Step 8: Execute the Session
- Use the ,or select Execute from the Session menu, to execute the session. You will see two warnings:
- The first one will warn you that your session's Year variable might not be represented in the survival cohort table, and that the results may therefore be misleading. In this case, the Year variable is indeed not represented. Since we are only using five years of data, we have intentionally chosen not to calculate survival by year. Click OK to continue.

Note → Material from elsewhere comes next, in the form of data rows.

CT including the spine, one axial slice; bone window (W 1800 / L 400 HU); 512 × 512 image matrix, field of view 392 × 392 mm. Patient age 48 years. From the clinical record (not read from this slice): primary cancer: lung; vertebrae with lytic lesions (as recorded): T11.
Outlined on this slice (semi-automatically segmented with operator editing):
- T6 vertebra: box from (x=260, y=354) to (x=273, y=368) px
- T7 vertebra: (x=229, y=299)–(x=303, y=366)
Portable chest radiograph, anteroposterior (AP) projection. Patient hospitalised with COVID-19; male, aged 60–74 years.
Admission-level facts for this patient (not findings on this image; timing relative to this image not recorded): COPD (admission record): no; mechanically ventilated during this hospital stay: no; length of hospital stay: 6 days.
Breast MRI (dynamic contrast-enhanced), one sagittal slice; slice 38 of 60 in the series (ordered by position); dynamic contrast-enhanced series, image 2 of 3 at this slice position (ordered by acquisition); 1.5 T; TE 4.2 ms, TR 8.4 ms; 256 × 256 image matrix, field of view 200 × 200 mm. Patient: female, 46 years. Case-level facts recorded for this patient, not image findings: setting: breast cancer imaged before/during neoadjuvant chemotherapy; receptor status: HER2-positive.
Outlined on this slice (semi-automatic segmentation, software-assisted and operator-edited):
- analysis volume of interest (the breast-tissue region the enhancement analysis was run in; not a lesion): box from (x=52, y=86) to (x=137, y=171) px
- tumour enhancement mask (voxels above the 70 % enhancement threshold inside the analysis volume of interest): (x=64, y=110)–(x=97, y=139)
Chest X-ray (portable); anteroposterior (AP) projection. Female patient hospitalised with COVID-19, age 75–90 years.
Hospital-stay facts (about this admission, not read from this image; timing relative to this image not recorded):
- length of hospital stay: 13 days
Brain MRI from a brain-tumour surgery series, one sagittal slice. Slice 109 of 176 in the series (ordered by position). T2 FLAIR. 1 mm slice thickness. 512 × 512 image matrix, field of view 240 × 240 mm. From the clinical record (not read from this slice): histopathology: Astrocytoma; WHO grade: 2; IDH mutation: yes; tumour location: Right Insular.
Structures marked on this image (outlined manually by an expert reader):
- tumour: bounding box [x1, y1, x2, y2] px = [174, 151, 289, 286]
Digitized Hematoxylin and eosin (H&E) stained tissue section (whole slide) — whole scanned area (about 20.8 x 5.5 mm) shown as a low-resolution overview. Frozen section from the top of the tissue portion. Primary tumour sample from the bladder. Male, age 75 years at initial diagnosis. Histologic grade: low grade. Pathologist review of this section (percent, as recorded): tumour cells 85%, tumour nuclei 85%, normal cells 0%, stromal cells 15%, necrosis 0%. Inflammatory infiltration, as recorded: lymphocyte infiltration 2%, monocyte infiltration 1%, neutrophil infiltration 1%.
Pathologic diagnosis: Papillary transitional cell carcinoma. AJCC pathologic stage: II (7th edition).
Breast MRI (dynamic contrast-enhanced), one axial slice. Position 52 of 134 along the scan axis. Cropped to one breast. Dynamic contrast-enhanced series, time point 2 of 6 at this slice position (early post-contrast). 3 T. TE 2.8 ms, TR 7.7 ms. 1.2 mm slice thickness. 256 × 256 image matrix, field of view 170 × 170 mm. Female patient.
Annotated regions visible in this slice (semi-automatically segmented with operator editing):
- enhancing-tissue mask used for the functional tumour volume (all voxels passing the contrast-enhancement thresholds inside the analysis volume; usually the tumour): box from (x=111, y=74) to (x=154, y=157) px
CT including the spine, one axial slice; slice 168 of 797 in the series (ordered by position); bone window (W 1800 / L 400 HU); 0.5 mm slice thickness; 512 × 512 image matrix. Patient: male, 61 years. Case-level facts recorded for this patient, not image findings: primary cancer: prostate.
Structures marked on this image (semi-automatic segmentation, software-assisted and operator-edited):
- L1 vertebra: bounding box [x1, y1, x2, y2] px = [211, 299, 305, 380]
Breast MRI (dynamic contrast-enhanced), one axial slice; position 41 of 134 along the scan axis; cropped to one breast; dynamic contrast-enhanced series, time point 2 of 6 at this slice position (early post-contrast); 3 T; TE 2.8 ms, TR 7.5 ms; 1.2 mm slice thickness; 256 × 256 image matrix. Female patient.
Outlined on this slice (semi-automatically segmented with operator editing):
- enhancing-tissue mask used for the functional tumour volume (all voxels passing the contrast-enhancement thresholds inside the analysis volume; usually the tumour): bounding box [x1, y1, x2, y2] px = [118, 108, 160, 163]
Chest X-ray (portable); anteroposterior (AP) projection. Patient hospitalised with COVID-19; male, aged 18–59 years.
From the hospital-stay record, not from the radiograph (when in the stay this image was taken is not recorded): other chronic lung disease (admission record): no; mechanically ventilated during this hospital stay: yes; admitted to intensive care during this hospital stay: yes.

- The second warning is displayed because you chose the "First Primary Matching Selection Criteria" option on the Selection tab. It reminds you that, in a Limited-Duration Prevalence session, the "selection criteria" includes not only the statements on the Selection tab, but also the Prevalence Date and Prevalence Duration that you defined on the Statistic tab. Click OK to continue.
- Note that this second warning has a checkbox labeled Do not show this message in future. You can mark this checkbox before clicking OK to prevent this warning from being displayed when you execute future sessions. If you have done so in the past, it will not be displayed now.
- A dialog will display the progress of the job. When the job completes, a new window will open containing the output table or matrix.
Step 9: Check Your Results
Compare your results to this SEER*Stat matrix file: key.prev2a.spm. In this key, additional statistics are shown (you can use Matrix Options to display these statistics).